• About this exercise
Tally up the lines below that carry the word "meses", answering with the figure alone.

--- Data shown Enclosed Below ---

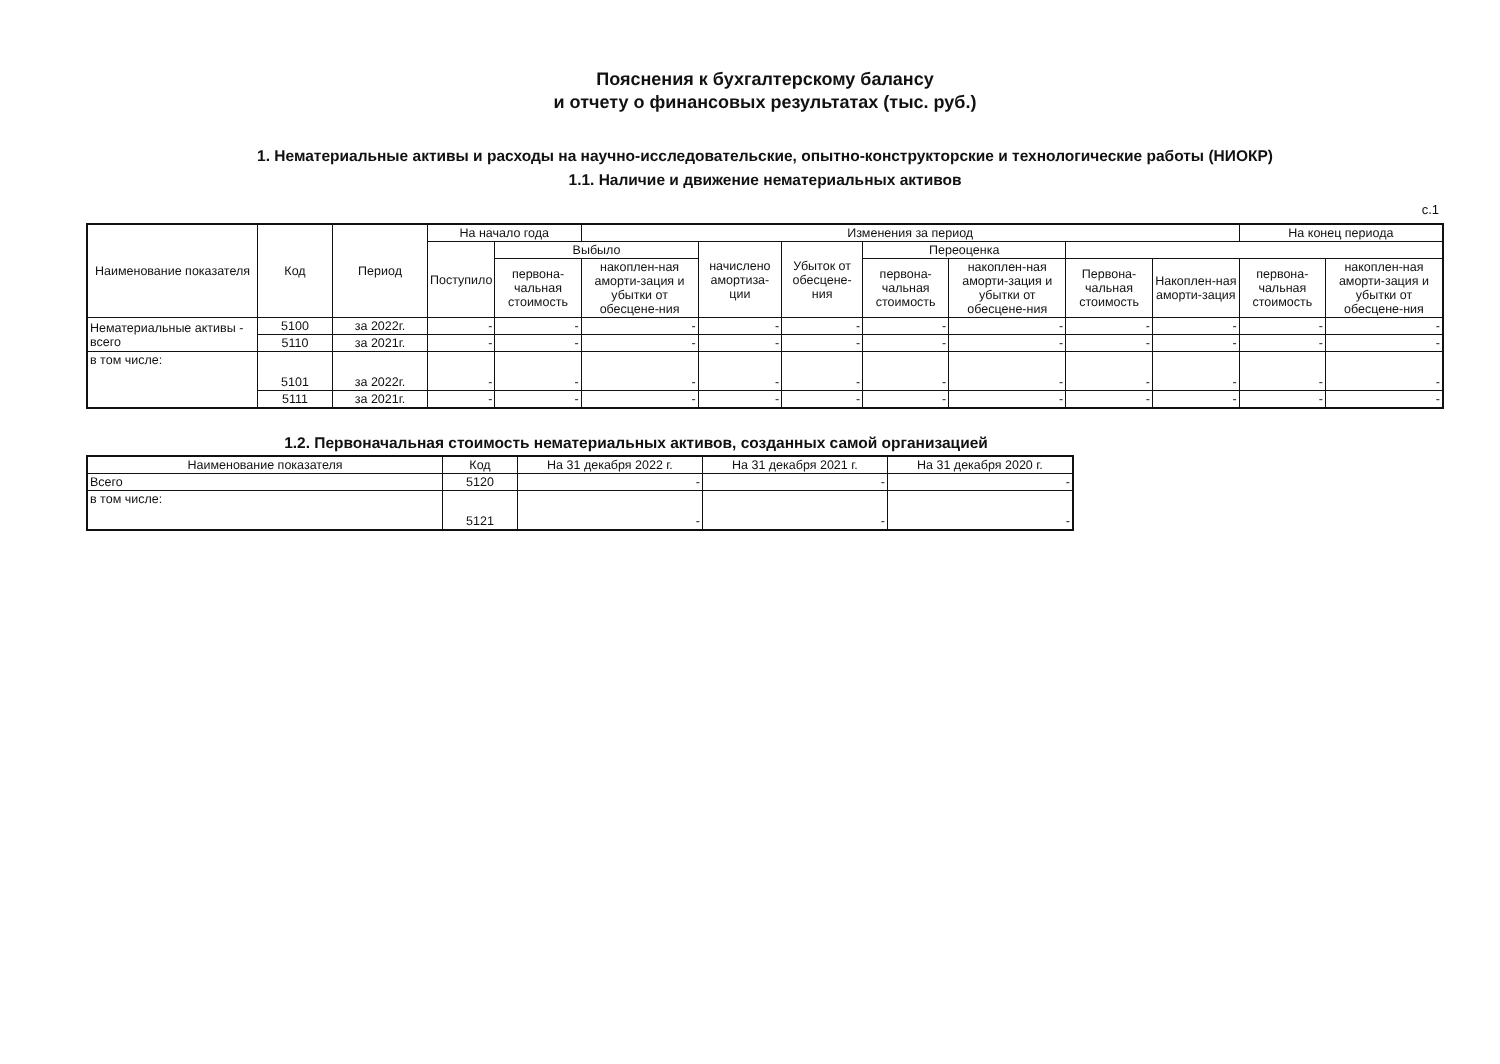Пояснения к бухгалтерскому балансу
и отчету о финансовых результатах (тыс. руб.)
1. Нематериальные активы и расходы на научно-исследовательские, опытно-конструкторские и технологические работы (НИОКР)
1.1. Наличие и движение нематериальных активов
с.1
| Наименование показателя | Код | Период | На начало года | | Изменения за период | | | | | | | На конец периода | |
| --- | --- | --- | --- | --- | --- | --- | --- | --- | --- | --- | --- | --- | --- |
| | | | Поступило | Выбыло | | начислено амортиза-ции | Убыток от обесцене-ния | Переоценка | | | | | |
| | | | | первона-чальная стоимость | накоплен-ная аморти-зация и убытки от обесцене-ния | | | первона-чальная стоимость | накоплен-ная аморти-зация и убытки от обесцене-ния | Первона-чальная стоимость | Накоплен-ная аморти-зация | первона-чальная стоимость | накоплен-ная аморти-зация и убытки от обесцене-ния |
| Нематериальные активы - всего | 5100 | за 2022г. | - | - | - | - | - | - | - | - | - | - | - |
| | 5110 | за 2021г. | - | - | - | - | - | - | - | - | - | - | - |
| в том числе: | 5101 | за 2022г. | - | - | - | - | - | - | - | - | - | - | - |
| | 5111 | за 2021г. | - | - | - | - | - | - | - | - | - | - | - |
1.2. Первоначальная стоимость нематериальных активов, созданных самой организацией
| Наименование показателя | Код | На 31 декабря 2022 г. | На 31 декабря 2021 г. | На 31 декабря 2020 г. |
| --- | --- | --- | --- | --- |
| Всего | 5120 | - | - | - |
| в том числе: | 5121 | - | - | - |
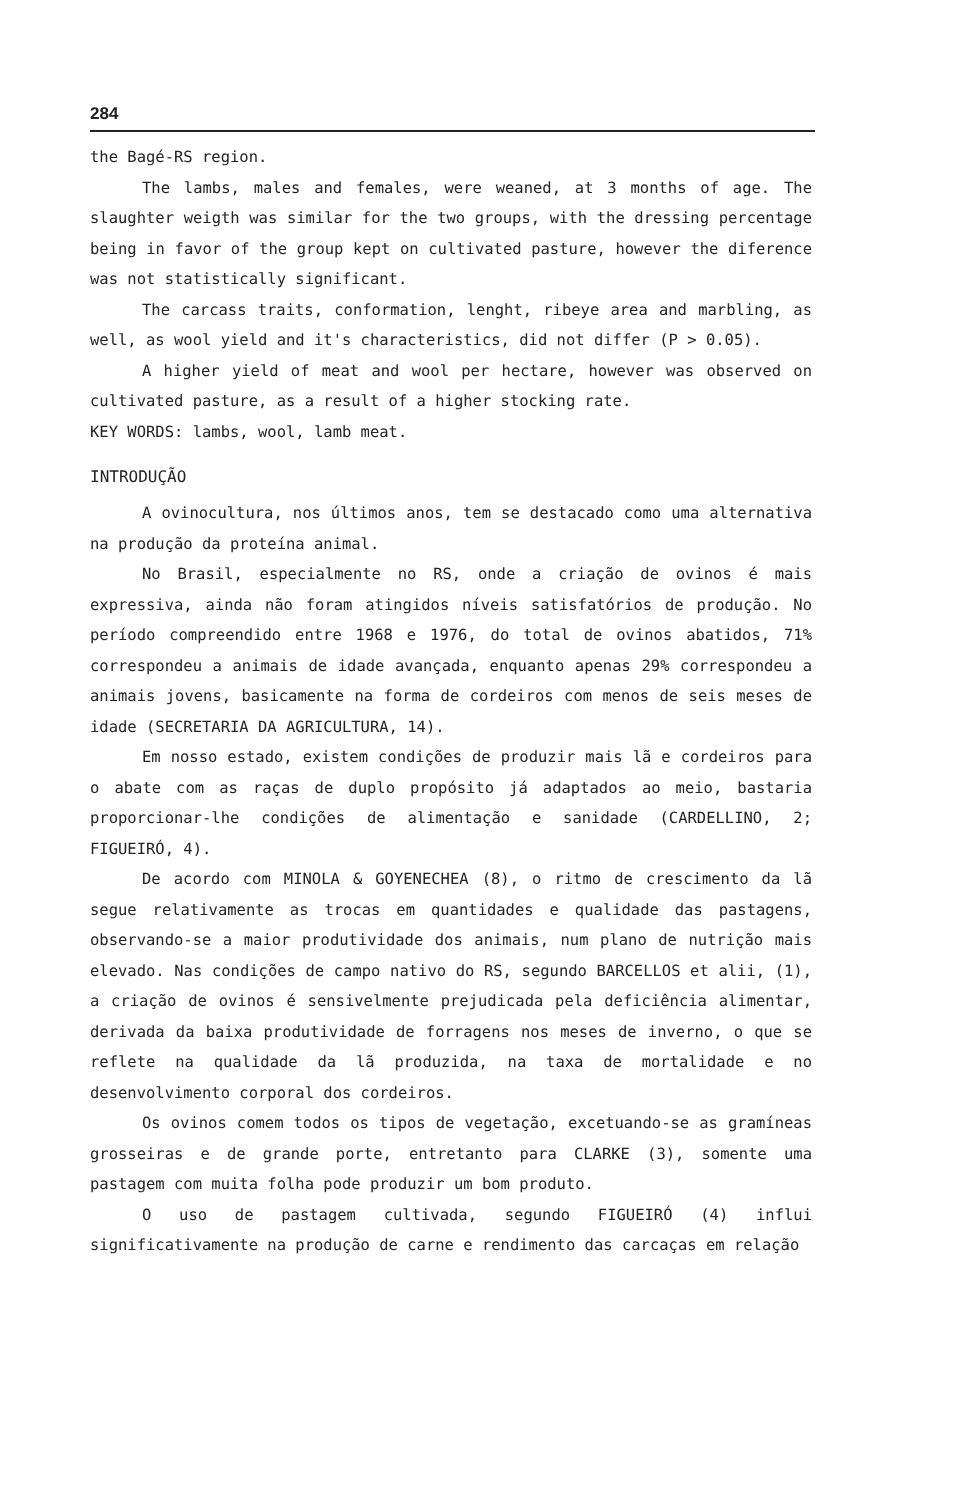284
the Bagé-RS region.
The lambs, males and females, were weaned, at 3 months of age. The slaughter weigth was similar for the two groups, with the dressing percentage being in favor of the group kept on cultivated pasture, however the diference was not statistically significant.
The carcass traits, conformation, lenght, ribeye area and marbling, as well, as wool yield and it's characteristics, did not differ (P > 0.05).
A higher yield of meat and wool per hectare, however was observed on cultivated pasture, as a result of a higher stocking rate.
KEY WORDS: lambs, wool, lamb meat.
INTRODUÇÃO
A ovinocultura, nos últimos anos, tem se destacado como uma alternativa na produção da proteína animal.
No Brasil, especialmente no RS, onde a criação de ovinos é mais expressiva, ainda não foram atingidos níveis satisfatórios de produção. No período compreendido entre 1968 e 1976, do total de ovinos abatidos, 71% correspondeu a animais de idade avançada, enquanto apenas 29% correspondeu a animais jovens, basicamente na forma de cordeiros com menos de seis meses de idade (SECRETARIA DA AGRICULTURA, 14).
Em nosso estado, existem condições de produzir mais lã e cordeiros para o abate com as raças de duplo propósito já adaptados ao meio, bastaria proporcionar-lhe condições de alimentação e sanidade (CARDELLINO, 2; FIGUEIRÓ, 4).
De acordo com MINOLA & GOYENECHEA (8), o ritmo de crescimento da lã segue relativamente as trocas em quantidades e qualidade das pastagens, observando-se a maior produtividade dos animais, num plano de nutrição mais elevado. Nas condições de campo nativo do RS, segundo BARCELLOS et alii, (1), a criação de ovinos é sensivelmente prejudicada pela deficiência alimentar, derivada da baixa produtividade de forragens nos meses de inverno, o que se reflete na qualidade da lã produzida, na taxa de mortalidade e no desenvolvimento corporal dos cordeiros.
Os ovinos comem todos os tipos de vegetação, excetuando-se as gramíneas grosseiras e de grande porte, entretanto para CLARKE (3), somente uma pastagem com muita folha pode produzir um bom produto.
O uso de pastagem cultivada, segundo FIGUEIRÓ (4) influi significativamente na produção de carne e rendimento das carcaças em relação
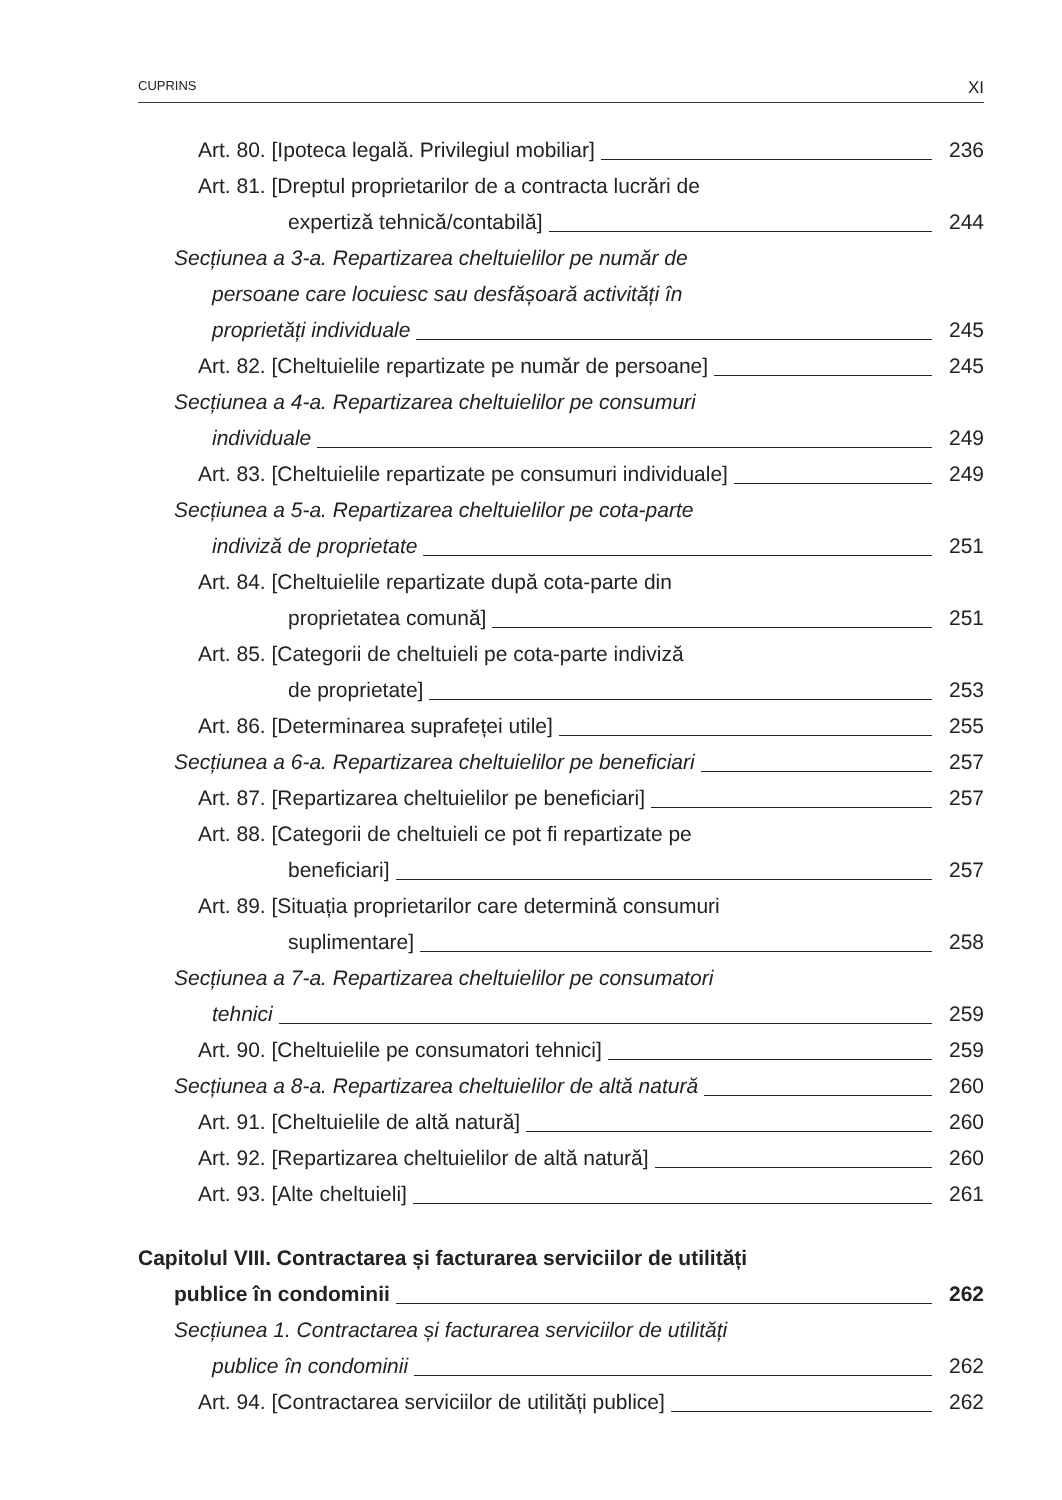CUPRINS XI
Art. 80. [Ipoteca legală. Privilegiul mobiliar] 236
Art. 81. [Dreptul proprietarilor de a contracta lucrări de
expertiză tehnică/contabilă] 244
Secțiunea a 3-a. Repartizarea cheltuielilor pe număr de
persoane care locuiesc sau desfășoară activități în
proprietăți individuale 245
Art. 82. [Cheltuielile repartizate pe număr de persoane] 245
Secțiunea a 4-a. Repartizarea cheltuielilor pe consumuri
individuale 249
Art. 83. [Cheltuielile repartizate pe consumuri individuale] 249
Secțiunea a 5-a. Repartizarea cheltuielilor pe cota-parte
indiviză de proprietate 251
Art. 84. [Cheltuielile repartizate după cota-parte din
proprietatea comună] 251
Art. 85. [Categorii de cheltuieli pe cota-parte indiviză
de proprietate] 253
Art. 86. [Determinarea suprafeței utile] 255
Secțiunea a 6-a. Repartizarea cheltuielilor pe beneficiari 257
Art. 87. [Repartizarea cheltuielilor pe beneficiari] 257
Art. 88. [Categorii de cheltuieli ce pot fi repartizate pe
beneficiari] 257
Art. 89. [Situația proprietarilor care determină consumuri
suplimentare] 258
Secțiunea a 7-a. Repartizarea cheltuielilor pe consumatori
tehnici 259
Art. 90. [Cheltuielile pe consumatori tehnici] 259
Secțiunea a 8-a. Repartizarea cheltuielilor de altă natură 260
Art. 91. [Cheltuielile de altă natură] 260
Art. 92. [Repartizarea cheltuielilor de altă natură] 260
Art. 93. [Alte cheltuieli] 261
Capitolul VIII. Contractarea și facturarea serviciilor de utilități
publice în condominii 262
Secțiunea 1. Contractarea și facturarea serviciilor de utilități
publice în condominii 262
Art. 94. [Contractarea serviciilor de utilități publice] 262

--- End of Enclosed Data shown ---

• Written solution
2